Task ->
In the data below, rewrite the lines from the one with "2.28.2 catalogue (DETECT_THRESH" up to and including the one with "Image 512 x" as a numbered list, leaving out any blank lines.

Input for this task ->
- - - -

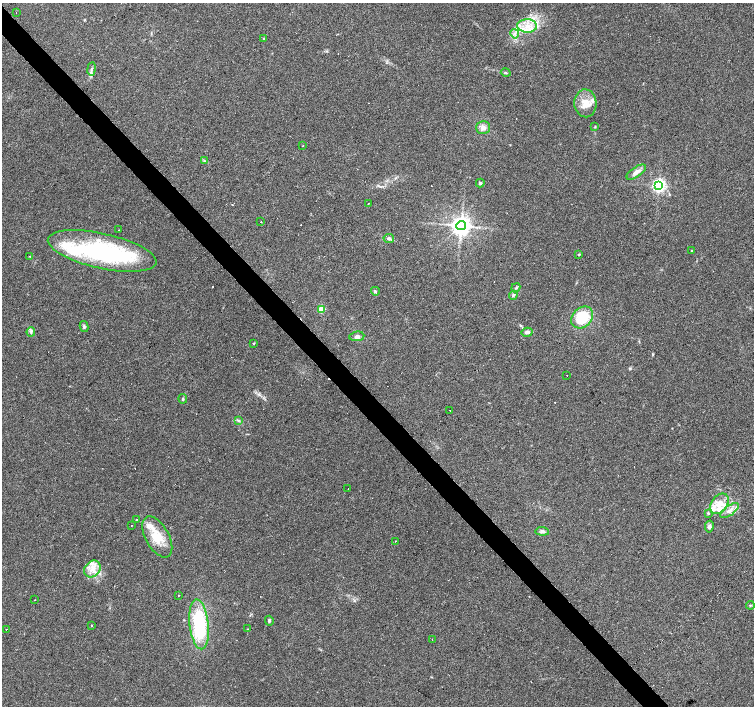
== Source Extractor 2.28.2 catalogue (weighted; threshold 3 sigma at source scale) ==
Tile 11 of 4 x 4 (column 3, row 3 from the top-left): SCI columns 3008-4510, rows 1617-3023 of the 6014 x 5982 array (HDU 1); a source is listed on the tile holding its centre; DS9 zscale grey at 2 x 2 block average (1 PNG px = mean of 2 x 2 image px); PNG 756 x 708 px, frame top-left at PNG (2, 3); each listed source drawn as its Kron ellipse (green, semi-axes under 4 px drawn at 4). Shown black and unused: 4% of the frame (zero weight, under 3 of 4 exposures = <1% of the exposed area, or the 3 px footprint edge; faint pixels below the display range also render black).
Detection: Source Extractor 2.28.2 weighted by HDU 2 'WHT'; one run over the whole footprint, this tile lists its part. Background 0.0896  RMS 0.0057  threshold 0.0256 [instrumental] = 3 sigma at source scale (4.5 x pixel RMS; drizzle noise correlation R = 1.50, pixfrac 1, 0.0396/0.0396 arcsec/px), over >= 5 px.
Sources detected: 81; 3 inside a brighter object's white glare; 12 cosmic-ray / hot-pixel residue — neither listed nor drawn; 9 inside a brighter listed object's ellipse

- - - -

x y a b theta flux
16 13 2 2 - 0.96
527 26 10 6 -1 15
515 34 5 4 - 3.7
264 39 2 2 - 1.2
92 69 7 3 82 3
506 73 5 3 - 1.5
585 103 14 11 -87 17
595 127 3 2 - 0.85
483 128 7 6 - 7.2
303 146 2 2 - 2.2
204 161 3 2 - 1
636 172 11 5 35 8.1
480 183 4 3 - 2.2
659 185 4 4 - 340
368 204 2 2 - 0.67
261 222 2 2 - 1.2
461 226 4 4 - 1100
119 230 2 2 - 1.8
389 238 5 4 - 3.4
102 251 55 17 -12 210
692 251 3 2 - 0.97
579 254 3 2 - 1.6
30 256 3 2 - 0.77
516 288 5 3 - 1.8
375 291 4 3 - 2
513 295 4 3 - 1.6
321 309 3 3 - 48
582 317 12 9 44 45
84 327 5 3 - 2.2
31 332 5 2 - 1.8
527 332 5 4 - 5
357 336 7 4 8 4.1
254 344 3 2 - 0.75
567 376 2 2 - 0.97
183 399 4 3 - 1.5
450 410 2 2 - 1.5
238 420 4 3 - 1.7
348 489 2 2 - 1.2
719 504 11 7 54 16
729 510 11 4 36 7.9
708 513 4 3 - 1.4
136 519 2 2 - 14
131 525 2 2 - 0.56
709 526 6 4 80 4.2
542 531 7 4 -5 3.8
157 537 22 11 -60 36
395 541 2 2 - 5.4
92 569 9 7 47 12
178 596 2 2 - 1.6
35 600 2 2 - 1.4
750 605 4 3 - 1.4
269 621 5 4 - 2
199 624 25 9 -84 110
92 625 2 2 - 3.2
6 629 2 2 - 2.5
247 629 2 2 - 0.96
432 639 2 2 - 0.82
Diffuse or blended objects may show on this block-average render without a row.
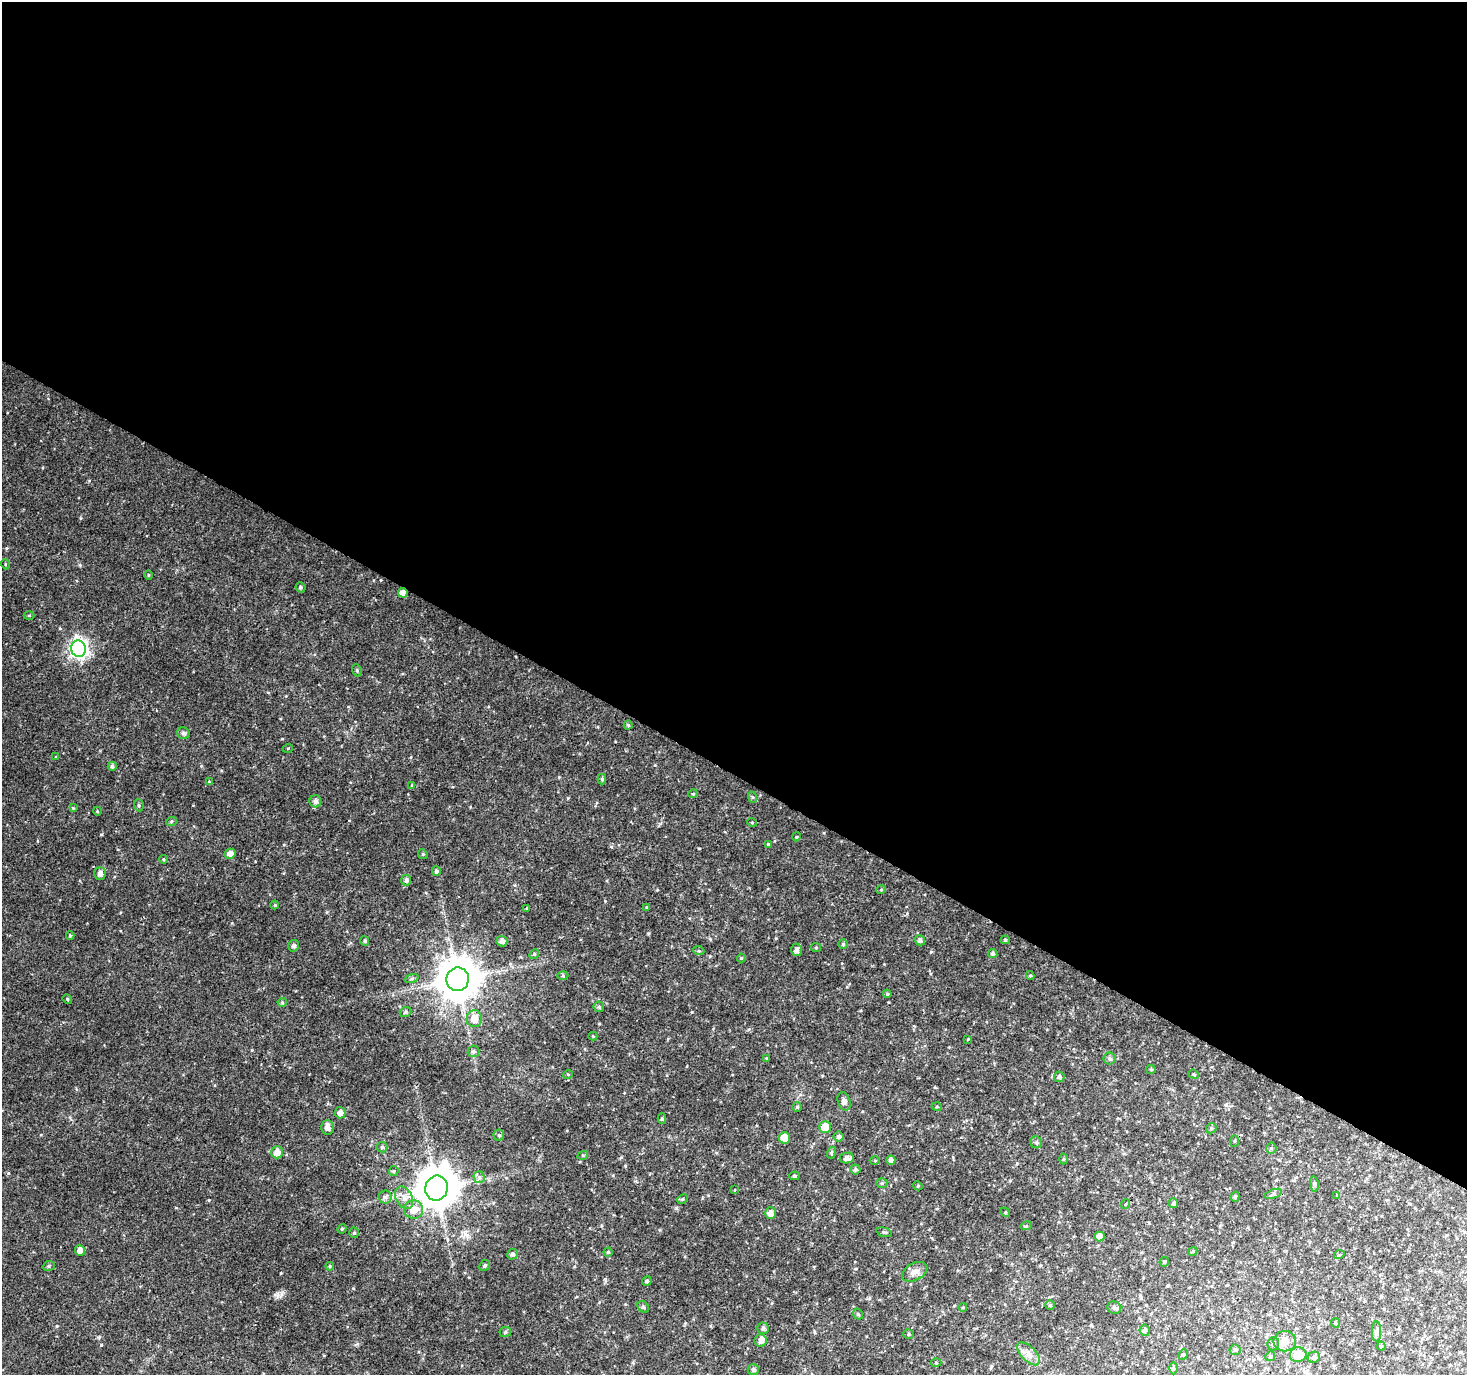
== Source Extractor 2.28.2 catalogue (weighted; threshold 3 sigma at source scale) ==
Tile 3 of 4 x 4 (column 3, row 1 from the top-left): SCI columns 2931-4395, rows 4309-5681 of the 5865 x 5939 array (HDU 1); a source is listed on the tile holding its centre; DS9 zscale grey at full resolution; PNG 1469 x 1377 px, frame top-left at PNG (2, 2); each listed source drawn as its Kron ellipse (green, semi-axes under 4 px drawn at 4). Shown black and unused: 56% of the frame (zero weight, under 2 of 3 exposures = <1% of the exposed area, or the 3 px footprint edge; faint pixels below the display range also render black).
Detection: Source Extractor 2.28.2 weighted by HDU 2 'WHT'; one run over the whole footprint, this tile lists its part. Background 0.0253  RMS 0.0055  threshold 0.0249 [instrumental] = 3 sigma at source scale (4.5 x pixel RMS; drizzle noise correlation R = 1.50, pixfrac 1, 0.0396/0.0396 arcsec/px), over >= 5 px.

- - - -

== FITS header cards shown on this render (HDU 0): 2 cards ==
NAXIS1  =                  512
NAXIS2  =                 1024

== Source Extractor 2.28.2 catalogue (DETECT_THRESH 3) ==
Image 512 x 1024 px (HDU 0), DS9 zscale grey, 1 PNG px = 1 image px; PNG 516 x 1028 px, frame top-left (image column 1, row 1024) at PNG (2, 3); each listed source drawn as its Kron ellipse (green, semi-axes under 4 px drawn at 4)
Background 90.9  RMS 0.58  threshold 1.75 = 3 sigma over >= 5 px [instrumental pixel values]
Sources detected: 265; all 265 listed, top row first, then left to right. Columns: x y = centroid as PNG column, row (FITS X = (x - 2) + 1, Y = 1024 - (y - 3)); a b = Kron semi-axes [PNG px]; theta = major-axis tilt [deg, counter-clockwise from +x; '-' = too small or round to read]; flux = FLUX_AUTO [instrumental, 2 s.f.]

- - - -

Solution to the problem ->
1. == Source Extractor 2.28.2 catalogue (DETECT_THRESH 3) ==
2. Image 512 x 1024 px (HDU 0), DS9 zscale grey, 1 PNG px = 1 image px; PNG 516 x 1028 px, frame top-left (image column 1, row 1024) at PNG (2, 3); each listed source drawn as its Kron ellipse (green, semi-axes under 4 px drawn at 4)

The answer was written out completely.